A midway alternative

So what should the purpose of history be and what are the historian’s limits, roles and duties? Are historians doomed to be nothing more than the public relations managers of ideologues? Is it true that we cannot have any objective knowledge about the past and that our historical narratives are merely subjective and partisan interpretations? Even Realist historians will have to admit, that at least some part of their profession requires construction and postulation. Given that history is the study of events long gone, all a historian can rely on when studying history are material remnants of former times or repercussions of past events. Unlike other sciences, history cannot rely on repeated experimentation in order to corroborate its claims. Many of the questions that therefore arise in history cannot be answered satisfactorily but have to be hypothesized – or constructed, to use this anti-Realist term. Like scientists in any other field, the historian will have to conjecture those aspects of his research which lack proper empirical evidence. This would for instance include the motives, thoughts and feelings that prompted historical figures to act the way they did.
But the study of the past should not be reduced to this speculative realm. Artifacts, data and documents abound which allow us to analyze and study the past in a scientific and detached way. Interpretations about the past can, but do not necessarily have to be influenced by ideological or contextual biases. For clearly, some interpretations of history are closer to reality than others. The question is thus not whether it is possible to gain any objective knowledge about the past – as it obviously is – but rather, what are the limits of objective inquiry beyond which we must contend ourselves with interpretations and constructions. It is too facile to argue, that, since they cannot reproduce a flawless and faithful narrative of the past, historians should disregard standards of accuracy altogether and focus solely on subjective preference. Such an approach basically condones the abuse of history as performed by all kinds of ideologies throughout history.

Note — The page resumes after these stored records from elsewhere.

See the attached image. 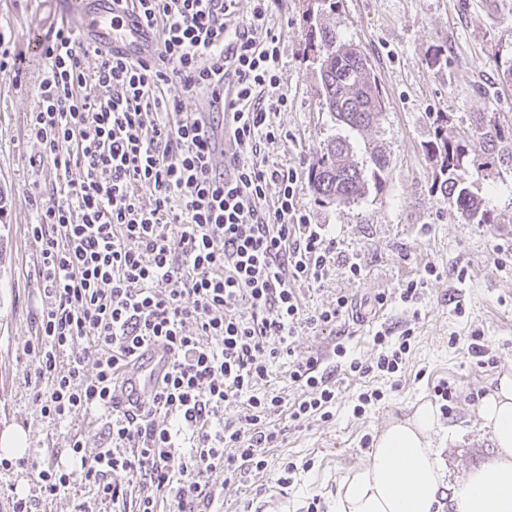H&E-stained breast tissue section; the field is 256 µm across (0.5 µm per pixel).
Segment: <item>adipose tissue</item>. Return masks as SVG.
Segmentation results:
<instances>
[{
    "mask_svg": "<svg viewBox=\"0 0 512 512\" xmlns=\"http://www.w3.org/2000/svg\"><path fill=\"white\" fill-rule=\"evenodd\" d=\"M479 415L496 447L485 465L449 486L432 446L440 411L428 402L405 419L386 422L366 463L345 475L336 491V512H512V372L503 373L484 396Z\"/></svg>",
    "mask_w": 512,
    "mask_h": 512,
    "instance_id": "1",
    "label": "adipose tissue"
}]
</instances>
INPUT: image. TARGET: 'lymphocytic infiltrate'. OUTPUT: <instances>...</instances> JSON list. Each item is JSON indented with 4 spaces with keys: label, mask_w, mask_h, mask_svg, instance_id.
Here are the masks:
<instances>
[{
    "label": "lymphocytic infiltrate",
    "mask_w": 512,
    "mask_h": 512,
    "mask_svg": "<svg viewBox=\"0 0 512 512\" xmlns=\"http://www.w3.org/2000/svg\"><path fill=\"white\" fill-rule=\"evenodd\" d=\"M131 3L159 32L154 63L101 51L65 24L41 42L26 119L40 151L29 164L53 167L56 181L28 226L41 307L24 379L50 426L82 411L103 421L104 437L92 452L80 434L67 439L90 500L56 456H0L1 469L37 476L33 494L0 489L12 512L62 496L74 512H208L225 484L265 472L283 435L277 416L332 418L326 358L358 377L391 375L411 348V330L385 328L368 363L340 342L326 356H294L299 328L335 326L349 298L308 311L299 297L329 275L336 241L299 212L296 167L261 152L276 137L272 114L288 109L269 0H254L242 23L234 0ZM176 86L205 94L206 111H183ZM158 342L168 372L141 403L119 406L124 369ZM283 361L300 391L291 402L269 384ZM237 401L241 415L225 419Z\"/></svg>",
    "instance_id": "obj_1"
}]
</instances>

Contrary to Pappé’s advice, historiography should therefore become de-politicized lest it looses it’s epistemological value and purpose. Historians ought to focus more on evidence and less on ideological inclinations while at the same time remain aware of the limits of their trade. The study of the past can be scientific if historians adhere to the required methodology of historical investigation; that is, to study and analyze the past in an unpartisan way with the aim of understanding what really happened-irrespective of one’s political or moral convictions. The role of the historian is thus twofold: on the one hand he ought to provide new insights about past events and present as faithful an account as possible. On the other hand he should call into question the veracity of politically motivated narratives, debunk them as ideological constructs that have distorted the truth for present-day purposes and offer a counter-narrative based on facts instead.

That is in essence what the New Historians were striving to do in their scathing critiques of Zionist history-writing. It would however be an egregious mistake to produce competing historical myths or to replace one ideological reading of the past by an other no less ideological one. Politicizing history would do the scientific study of the past a great disfavor. All that ought to matter is the quest for truth.

1 “History, narrativesand story telling”, interview with Ilan Pappé. (Url: https://www.forum.lu/2017/01/31/history-narratives-and-story- telling/) See also: “L‘art du marketing en politique”, conference with Ilan Pappé co-organized by forum, CPJPO, Neimënster, ASTM and AMD in Luxembourg on the 20. January 2017. (Url: https://www. youtube.com/watch?v=XJCM-r5myi4)

2 Ranke, Leopold von, Geschichten der romaneischen und germa- nischen Völker, 1824, S. 4.